Your assignment ->
Reproduce the lines from the one containing "### Extra Stuff" through the one containing "in the report", both included, without altering them.

Excerpted data ->
★ ★ ★ ★ ★ ★ ★
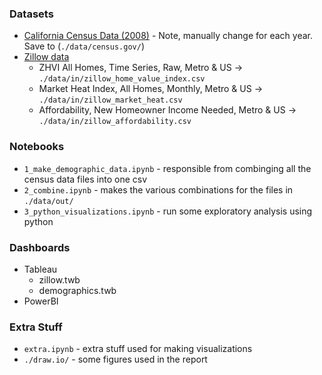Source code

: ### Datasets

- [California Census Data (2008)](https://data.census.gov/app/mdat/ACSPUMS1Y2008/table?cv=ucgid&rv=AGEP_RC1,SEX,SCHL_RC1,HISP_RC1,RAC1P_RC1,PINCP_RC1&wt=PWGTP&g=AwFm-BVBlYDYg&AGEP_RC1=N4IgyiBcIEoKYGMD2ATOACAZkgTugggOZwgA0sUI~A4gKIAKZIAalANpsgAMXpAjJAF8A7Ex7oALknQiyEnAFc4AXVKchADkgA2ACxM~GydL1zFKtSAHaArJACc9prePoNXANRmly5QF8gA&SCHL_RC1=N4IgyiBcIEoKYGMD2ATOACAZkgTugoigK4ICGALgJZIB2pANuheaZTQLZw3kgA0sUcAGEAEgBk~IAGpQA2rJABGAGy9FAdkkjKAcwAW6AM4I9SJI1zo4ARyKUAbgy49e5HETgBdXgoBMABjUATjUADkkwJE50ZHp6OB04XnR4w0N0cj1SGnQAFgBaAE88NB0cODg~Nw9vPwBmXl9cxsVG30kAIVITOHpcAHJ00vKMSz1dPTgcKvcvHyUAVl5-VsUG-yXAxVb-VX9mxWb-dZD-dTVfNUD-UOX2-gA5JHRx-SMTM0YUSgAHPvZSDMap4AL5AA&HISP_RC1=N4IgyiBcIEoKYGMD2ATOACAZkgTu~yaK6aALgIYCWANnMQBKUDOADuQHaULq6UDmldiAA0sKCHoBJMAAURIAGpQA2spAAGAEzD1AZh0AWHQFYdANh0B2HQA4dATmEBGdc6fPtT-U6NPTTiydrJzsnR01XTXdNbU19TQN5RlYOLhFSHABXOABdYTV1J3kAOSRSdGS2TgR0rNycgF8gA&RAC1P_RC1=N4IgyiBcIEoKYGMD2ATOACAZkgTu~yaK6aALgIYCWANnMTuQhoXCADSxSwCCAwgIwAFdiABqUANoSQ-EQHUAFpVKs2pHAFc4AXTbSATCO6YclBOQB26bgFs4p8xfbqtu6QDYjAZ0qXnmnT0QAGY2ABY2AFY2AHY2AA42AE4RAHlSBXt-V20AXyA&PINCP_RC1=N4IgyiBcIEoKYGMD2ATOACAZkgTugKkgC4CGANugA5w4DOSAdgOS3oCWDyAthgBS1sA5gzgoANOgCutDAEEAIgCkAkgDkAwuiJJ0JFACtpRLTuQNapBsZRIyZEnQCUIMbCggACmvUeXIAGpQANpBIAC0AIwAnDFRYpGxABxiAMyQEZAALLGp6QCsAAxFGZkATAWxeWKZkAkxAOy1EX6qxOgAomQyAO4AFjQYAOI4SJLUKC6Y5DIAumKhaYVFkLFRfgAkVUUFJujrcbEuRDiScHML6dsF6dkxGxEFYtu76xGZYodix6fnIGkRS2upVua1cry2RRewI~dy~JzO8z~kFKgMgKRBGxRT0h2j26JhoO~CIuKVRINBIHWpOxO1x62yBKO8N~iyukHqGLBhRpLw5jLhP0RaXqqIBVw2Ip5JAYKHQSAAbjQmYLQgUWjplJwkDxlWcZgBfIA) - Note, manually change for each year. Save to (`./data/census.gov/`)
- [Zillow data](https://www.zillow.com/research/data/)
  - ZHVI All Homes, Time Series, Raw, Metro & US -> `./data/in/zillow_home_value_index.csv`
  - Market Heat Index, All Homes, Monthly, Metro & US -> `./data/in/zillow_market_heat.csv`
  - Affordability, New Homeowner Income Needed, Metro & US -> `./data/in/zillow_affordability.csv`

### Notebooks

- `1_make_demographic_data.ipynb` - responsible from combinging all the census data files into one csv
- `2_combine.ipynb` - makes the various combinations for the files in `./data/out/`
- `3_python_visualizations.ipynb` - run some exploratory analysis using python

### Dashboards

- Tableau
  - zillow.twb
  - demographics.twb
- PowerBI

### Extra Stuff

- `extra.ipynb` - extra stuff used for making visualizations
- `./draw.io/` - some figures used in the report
★ ★ ★ ★ ★ ★ ★
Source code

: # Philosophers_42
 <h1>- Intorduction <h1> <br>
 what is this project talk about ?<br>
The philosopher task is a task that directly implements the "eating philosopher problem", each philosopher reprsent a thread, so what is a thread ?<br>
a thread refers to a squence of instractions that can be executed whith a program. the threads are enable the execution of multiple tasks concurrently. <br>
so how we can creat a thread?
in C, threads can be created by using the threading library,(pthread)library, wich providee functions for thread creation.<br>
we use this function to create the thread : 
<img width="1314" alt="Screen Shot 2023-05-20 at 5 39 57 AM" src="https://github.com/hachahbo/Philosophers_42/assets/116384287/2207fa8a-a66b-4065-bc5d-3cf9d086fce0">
★ ★ ★ ★ ★ ★ ★
Response area ->
### Extra Stuff

- `extra.ipynb` - extra stuff used for making visualizations
- `./draw.io/` - some figures used in the report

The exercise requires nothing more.